# Zen Feeder?



## pixelgecko (May 17, 2021)

Hello, I'm new to reptile keeping because I've wanted them for years, but have always been stopped by my huge fear of bugs. My dream pet is an African Fat Tailed Gecko<3.
I heard about this Zen Feeder by Zen Habitats and was wondering if anyone here has one?


Watching videos on it, it looks incredible for those of us with bug issues that still want reptiles. However, they've been discontinued ): 
If anyone has one they'd be willing to part with or sell, I'd be incredibly grateful!!!

Please no comments about how I shouldn't get a reptile! I'm trying to overcome my fear and will look for another option if I can't find one of these feeders. I'm open to suggestions too~

Thank you!


----------



## LiasisUK (Sep 30, 2019)

Not heard of them before, is it an American company? 

To be honest you get over the bugs very very quickly


----------



## elishacoombes9 (Sep 5, 2017)

LiasisUK said:


> Not heard of them before, is it an American company?
> 
> To be honest you get over the bugs very very quickly


You say that. 
I still will NOT touch a locust, still freak me out to this day. In college I’d do the cricket feeding only. I’m now 27 and still cannot touch one. I have tried many times but I freak out.
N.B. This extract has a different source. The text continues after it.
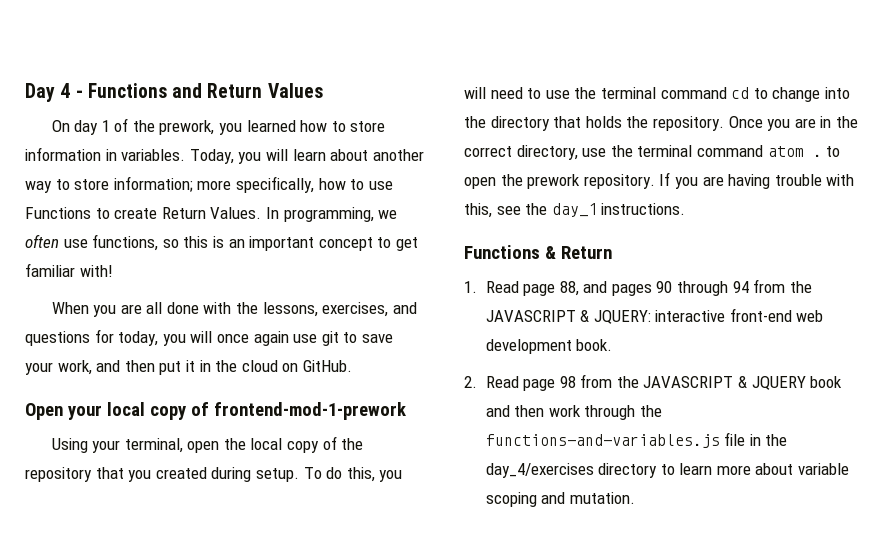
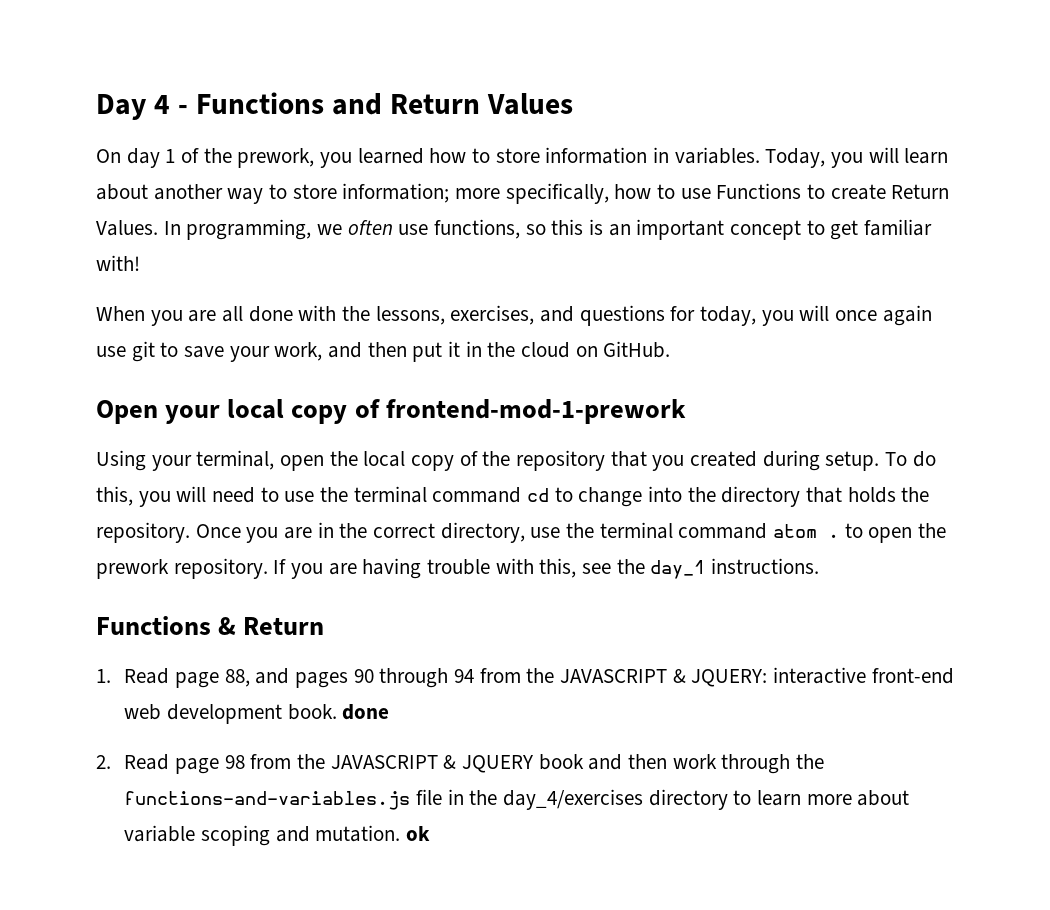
(613, 345) none -> [342,704,390,720] done
(635, 498) none -> [406,826,431,841] ok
They’re so jumpy! 
Crickets fine and anything else really, but locust and moths are a no from me 


Sent from my iPhone using Tapatalk


----------



## pixelgecko (May 17, 2021)

LiasisUK said:


> Not heard of them before, is it an American company?
> 
> To be honest you get over the bugs very very quickly


Yes, it's american! So I know it's unlikely that anyone here has one (I'm from the uk too) but I thought I'd check just in case.


----------